The cushion member according to claim 1, which is a cubic block. 5. The cushion member according to claim 1, wherein the cushion member comprises a core formed of a plurality of molding blocks, and a fiber web covering the core. 6. The cushion member according to claim 5, wherein the ratio of the molding block is 10 to 80% by weight based on the whole cushion member. 7. The cushion member according to claim 1, wherein the ratio of the binder resin in the molding block is 1 to 50 parts by weight based on 100 parts by weight of the carbon fibers. 8. The cushion member according to claim 1, wherein the fibrous web is a carbon fiber web. 9. The cushion member according to claim 1, wherein the density is 10 to 50 kg / m ³ . 10. A cushion member comprising a core formed of a plurality of molding blocks, and a carbon fiber web covering the core, wherein the molding block is formed by binding carbon fibers with a binder resin. It is composed of a laminate of bonded carbon fiber webs and is compressed in the lamination direction, and has an average diameter of 5 to 5.

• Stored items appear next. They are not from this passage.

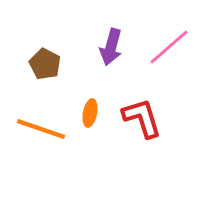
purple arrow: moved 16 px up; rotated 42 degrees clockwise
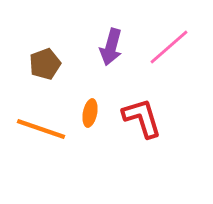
brown pentagon: rotated 24 degrees clockwise
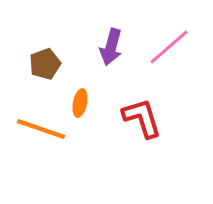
orange ellipse: moved 10 px left, 10 px up
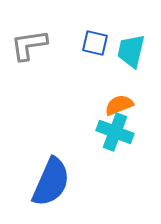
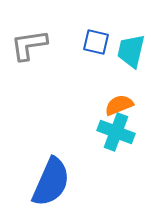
blue square: moved 1 px right, 1 px up
cyan cross: moved 1 px right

It is a cubic block of 50 mm, the ratio of the binder resin in the molded block is 5 to 30 parts by weight with respect to 100 parts by weight of the carbon fiber, and the ratio of the molded block is 20 to 70 parts with respect to the entire cushion member. weight%
And a cushion member in which a plurality of molding blocks are disposed with the laminating direction of the carbon fiber web in the molding blocks being oriented in a random direction. 11. A chair in which the cushion member according to claim 1 is disposed at least in a portion of a seat surface on which a load acts. 12. A step of bonding a plurality of molding blocks each formed of a laminate of carbon fiber webs in which carbon fibers are bonded with a binder resin to produce a core, and a step of covering the core with a fiber web. And a step of curing the binder resin, the method comprising manufacturing the cushioning member, wherein the core is formed by orienting the carbon fiber web of the molding block in a random direction. Method. 13. The production method according to claim 12, wherein a carbon fiber web having a binder resin adhered to the carbon fiber is laminated, and pressure is applied in the laminating direction to produce a molded block. 14. The production method according to claim 12, wherein a binder resin is adhered to the molding block in an air stream, and the molding block is randomly oriented to form a core.